I think about the times we shared, the love and laughter, the way he’s always made me feel safe and cherished. No one in their right mind would give their dead wife’s lover’s eighteen year old daughter access to ALL of their money, just for kicks. It’s in the billions, for the record, something both he and Rachel downplayed a lot. If not for this house, one would never know. And frankly, it no longer bothers me that he and Rachel were siblings — or step siblings, as Aunt Bonnie repeatedly pointed out — or that he kept it from me. I’m sure he had his reasons.
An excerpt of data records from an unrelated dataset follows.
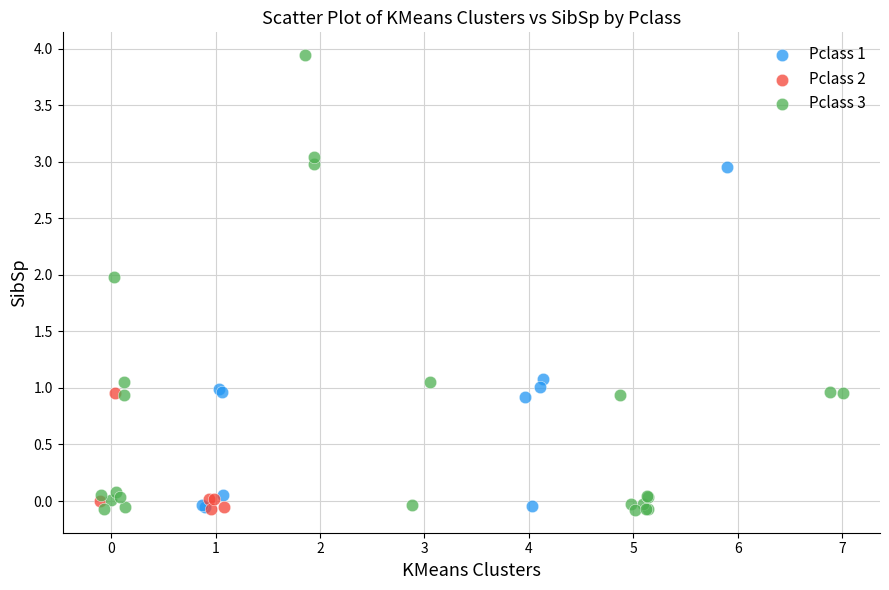

Which series reaches the maximum Y coordinate?

Pclass 3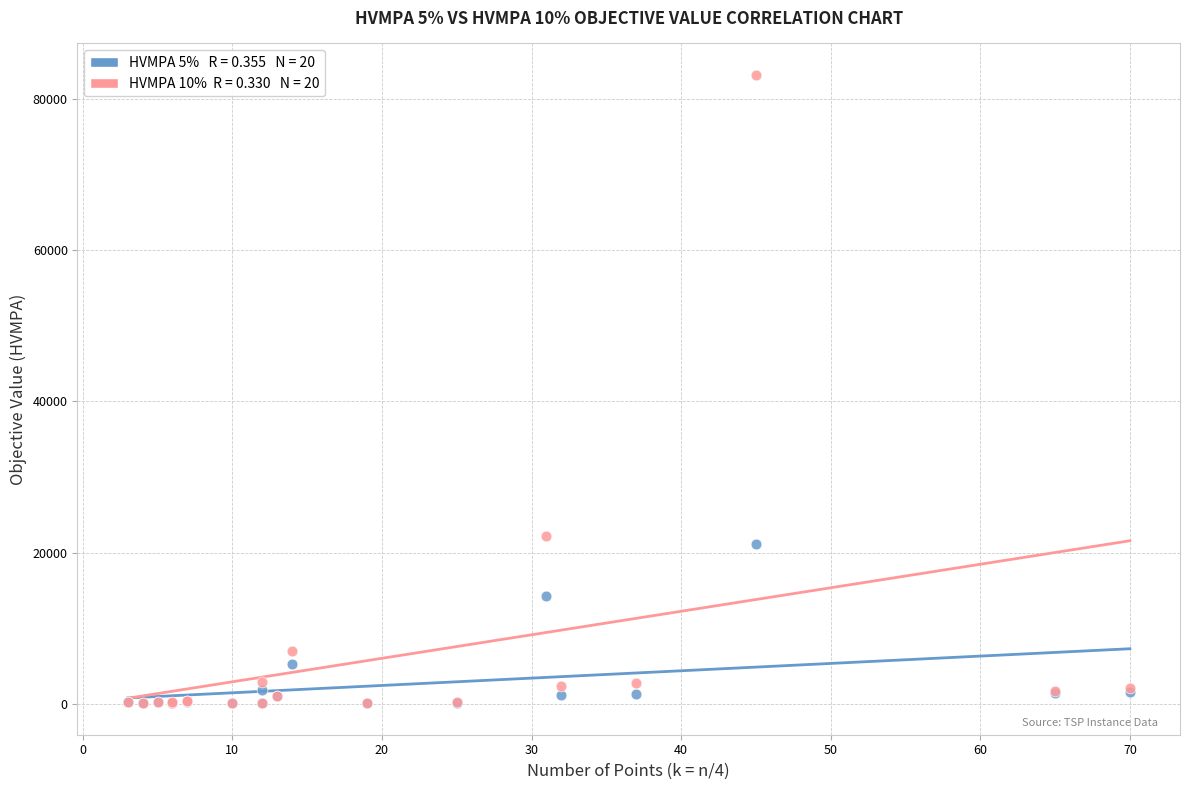

Across all series, what Y value is closest to 41622?

22273.9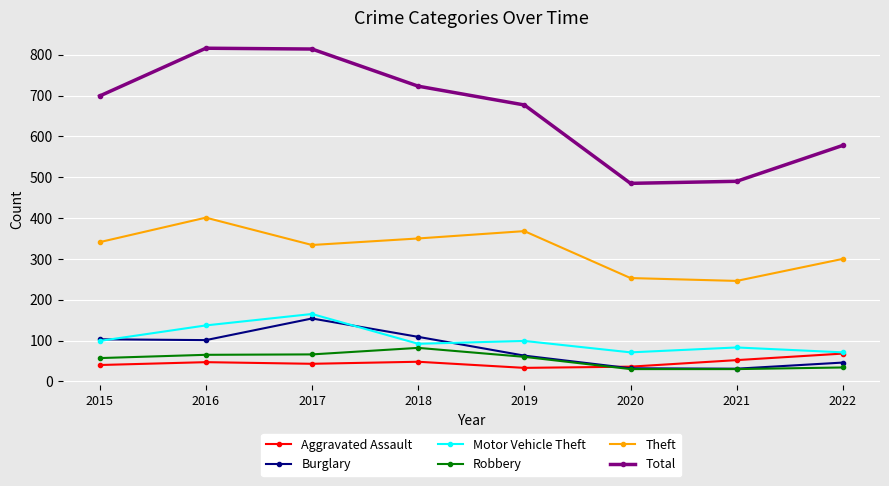

Which series has the largest total across all categories?

Total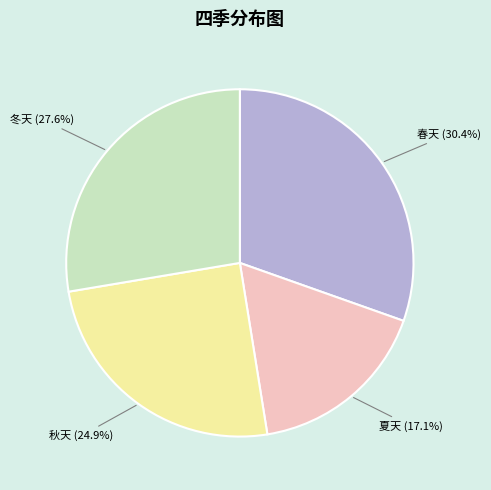

Rank the categories by value from lowest to highest.

夏天, 秋天, 冬天, 春天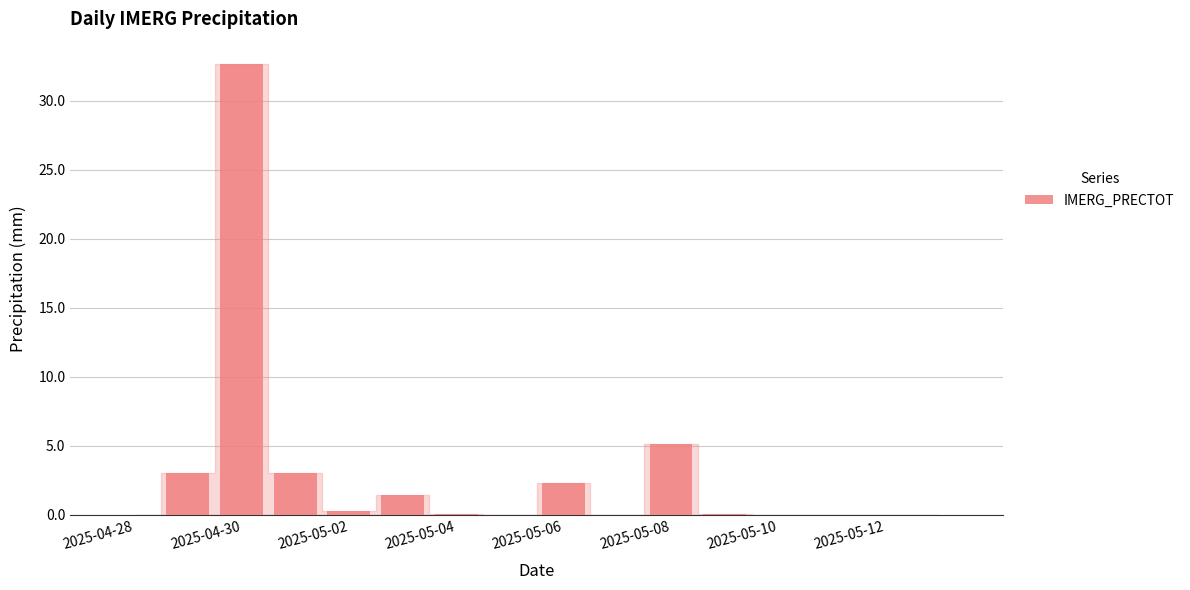

True or false: the data shows 0.0 at 2025-05-12.

True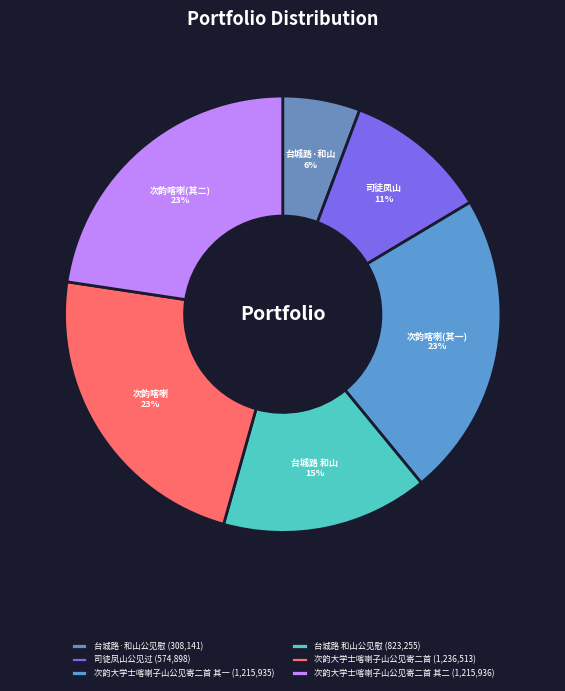

Is there any slice that represents more than half of the pie?

No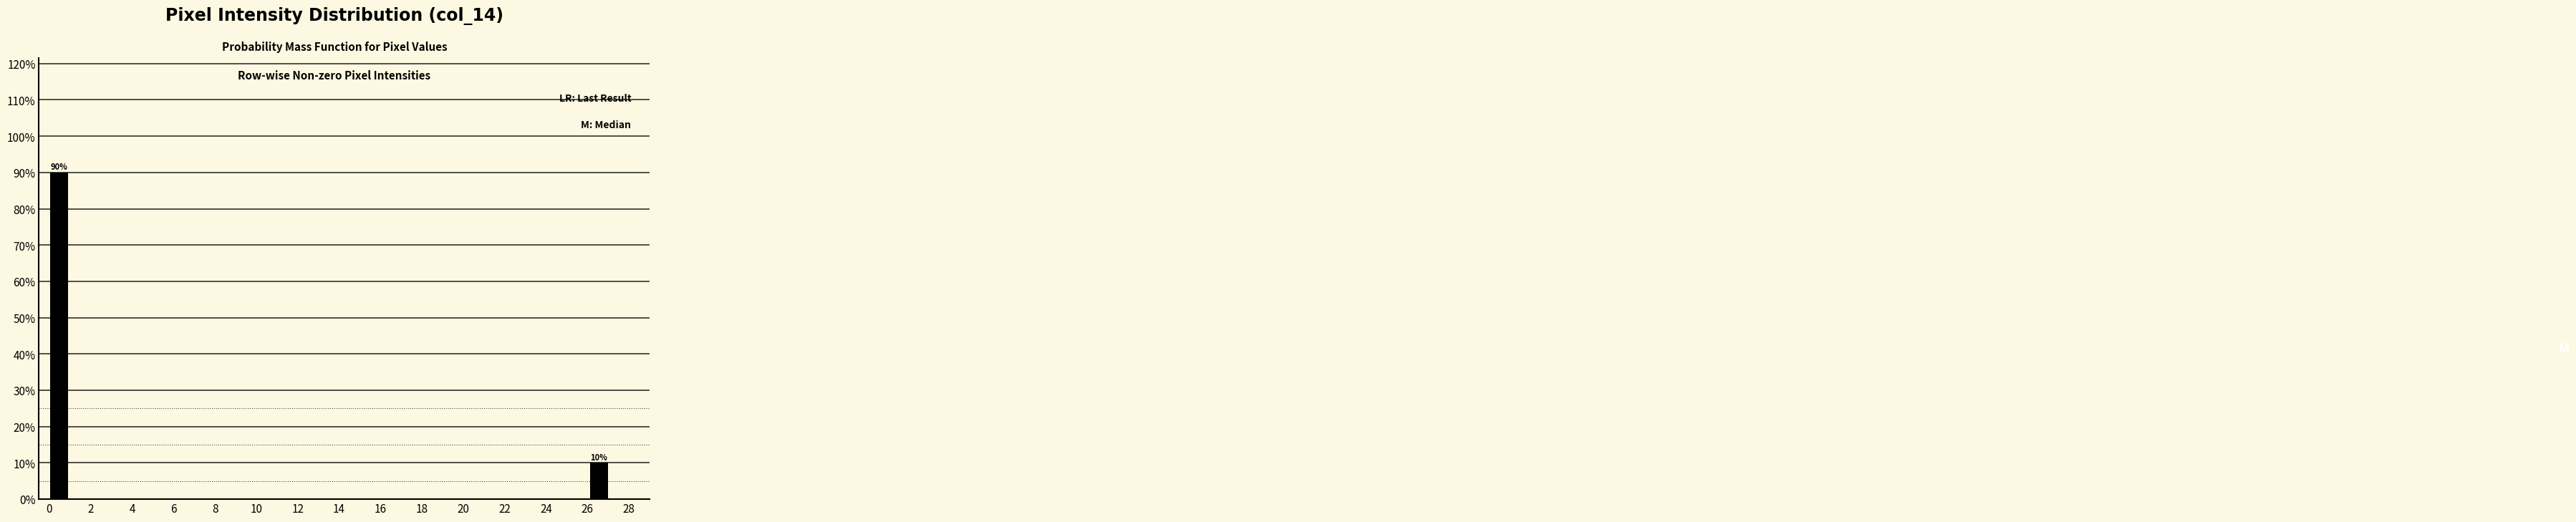

Which range on the x-axis has the tallest bar?

0.0 to 1.0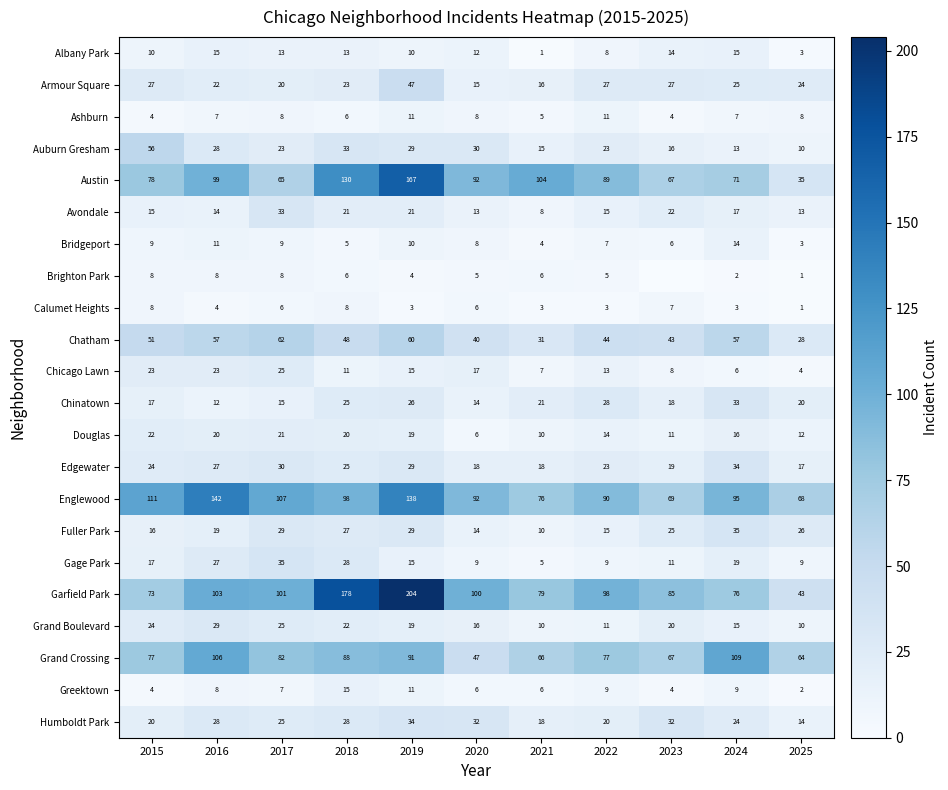

At which label is Chinatown closest to 22?

2021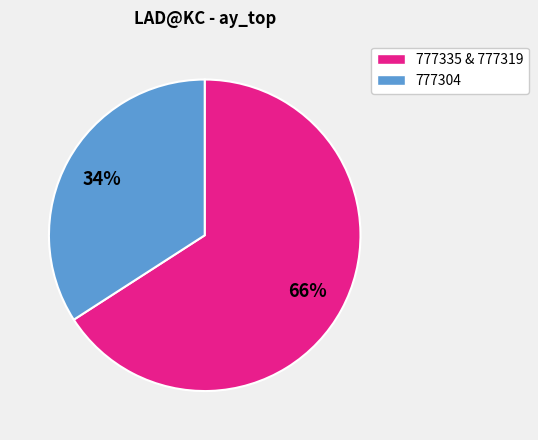

Approximately how many times larger is the value at 777335 & 777319 compared to 777304?

1.9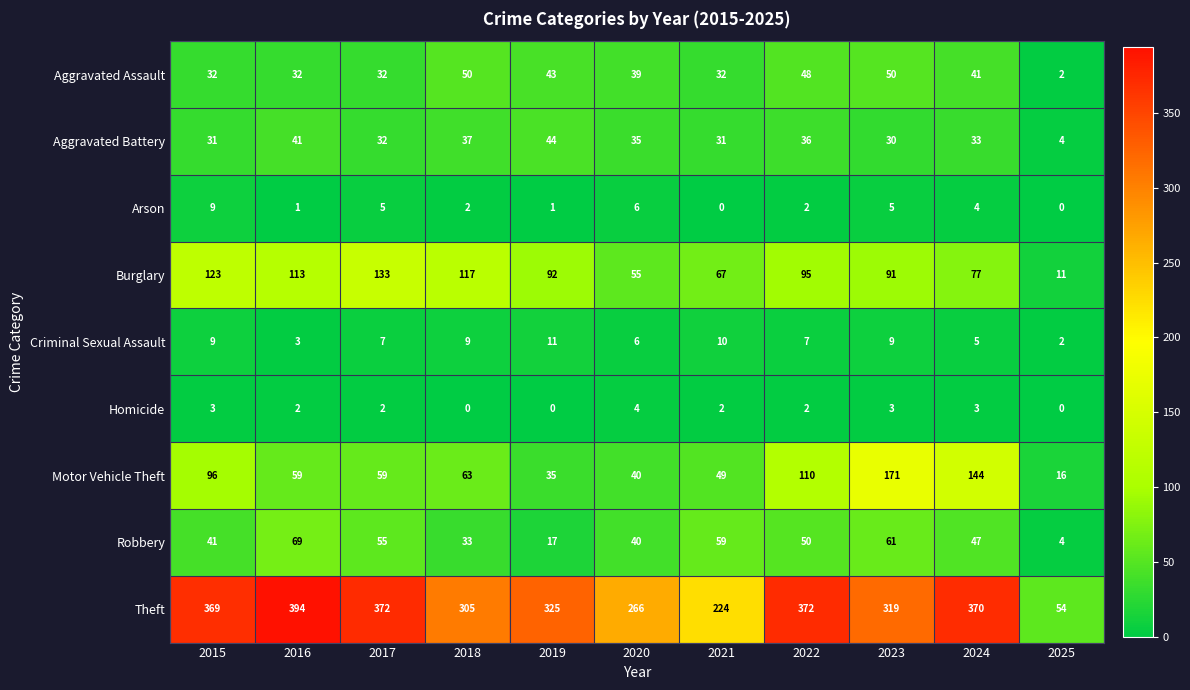

What is the sum of all Motor Vehicle Theft values?

842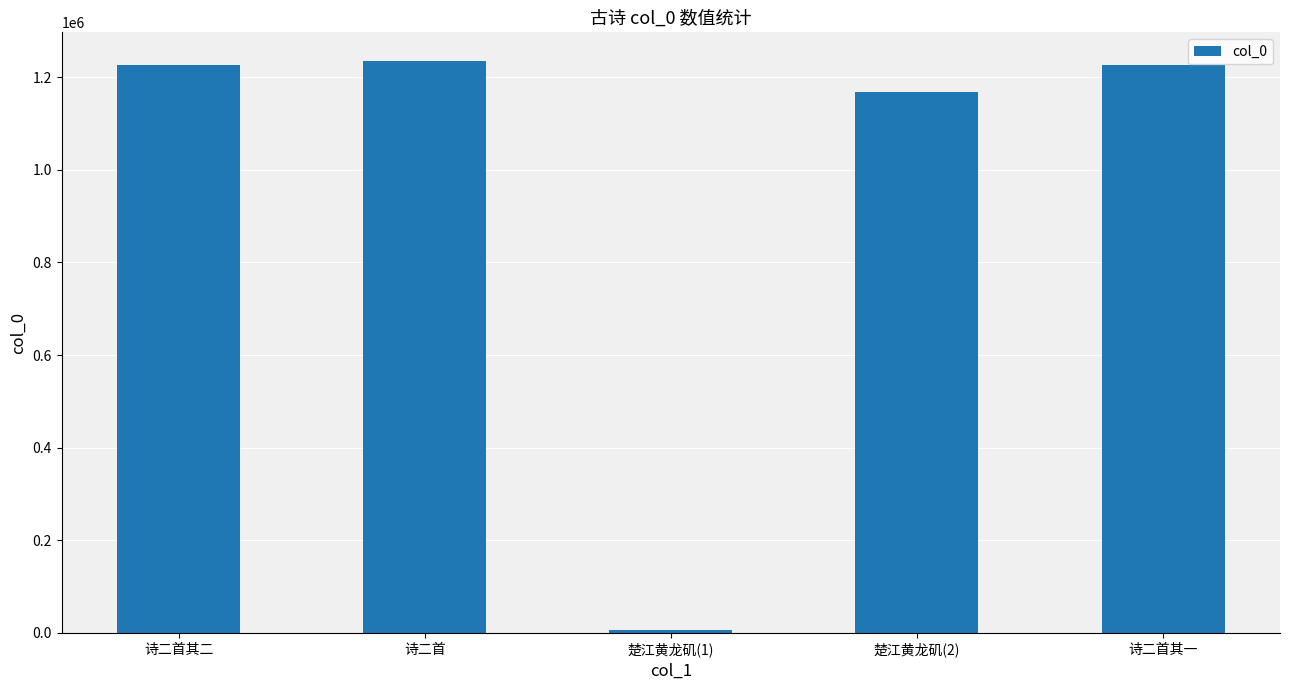

What is the label of the 3rd bar from the left?

楚江黄龙矶(1)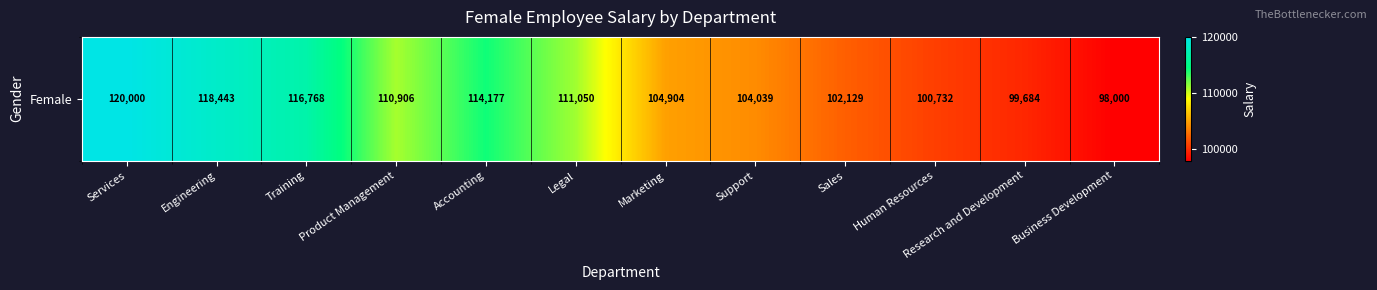

Rank the categories by value from highest to lowest.

Services, Engineering, Training, Accounting, Legal, Product Management, Marketing, Support, Sales, Human Resources, Research and Development, Business Development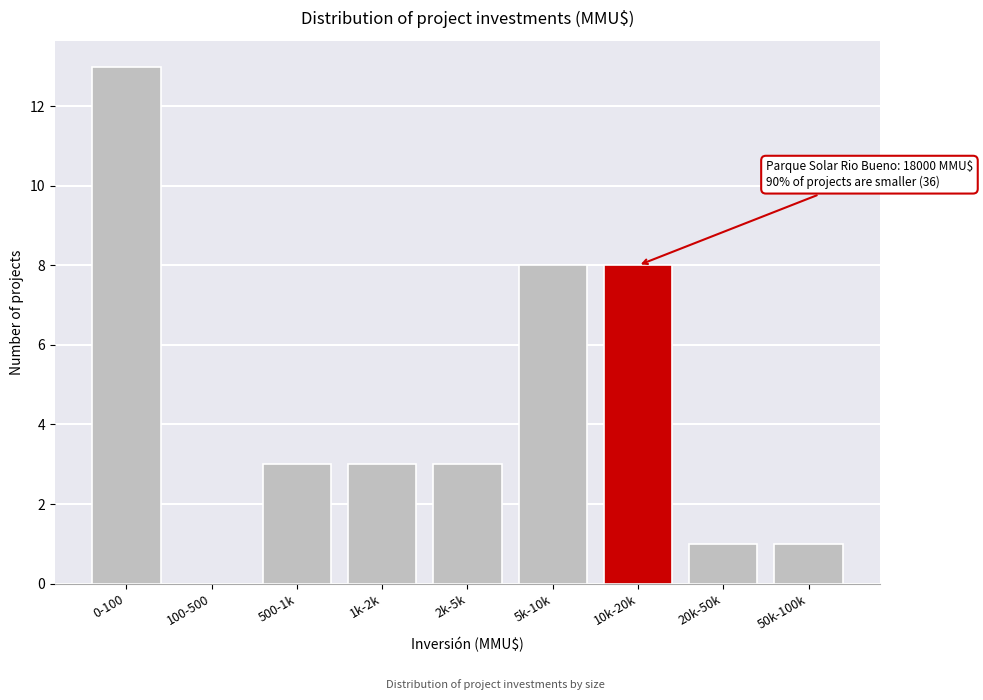

Reading left to right, list all the values displayed in this chart.

0-100=13	100-500=0	500-1k=3	1k-2k=3	2k-5k=3	5k-10k=8	10k-20k=8	20k-50k=1	50k-100k=1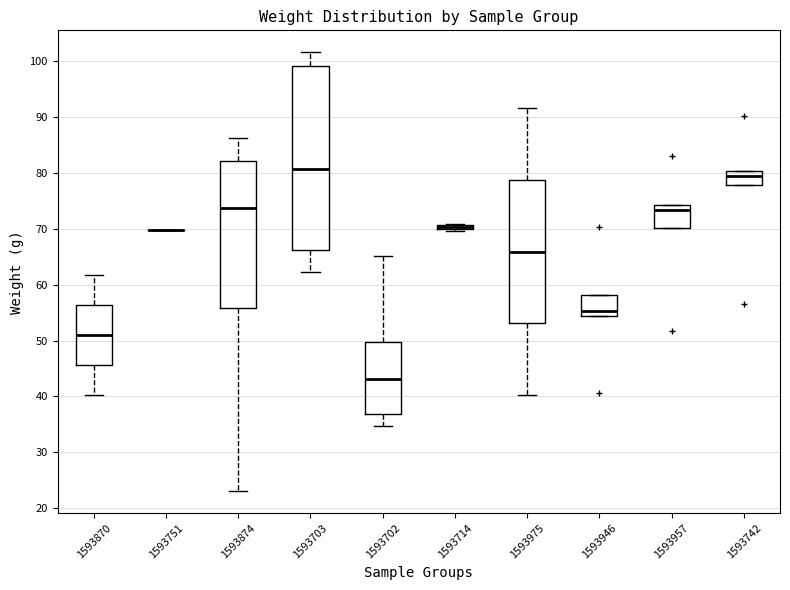

Where is the lower edge of the box at x = 1593714 on the y-axis? The values are not printed on the chart, so give them approximately, as read against the axis.

70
I wipe away the tears and take a deep, steadying breath. We all have secrets, and it would be hypocritical of me to hold his against him. The ache in my chest feels unbearable, and I finally let myself acknowledge the truth.

I miss him.

Despite everything, I miss him.

I miss my soulmate.

And even though I’ve already forgiven him — not that there ever was anything to forgive — I need to hear his side of the story. But it’s clear he won’t reach out unless I do. So I pull out my phone and call up our text history, my finger hovering over the Read symbol under my text from three days ago.

Me: I miss you.

I hit send before I can lose my nerve. Life is far too short to be beating around the bush, a sentiment I know all too well.

His response comes almost instantaneously, like he had been staring at his phone too.

Gilbert: I miss you too.

I take a deep breath, trying to steady my nerves as I stare at the screen, my heart racing.

Here goes nothing.

Me: I’m sorry for what I said. It was stupid and insensitive of me.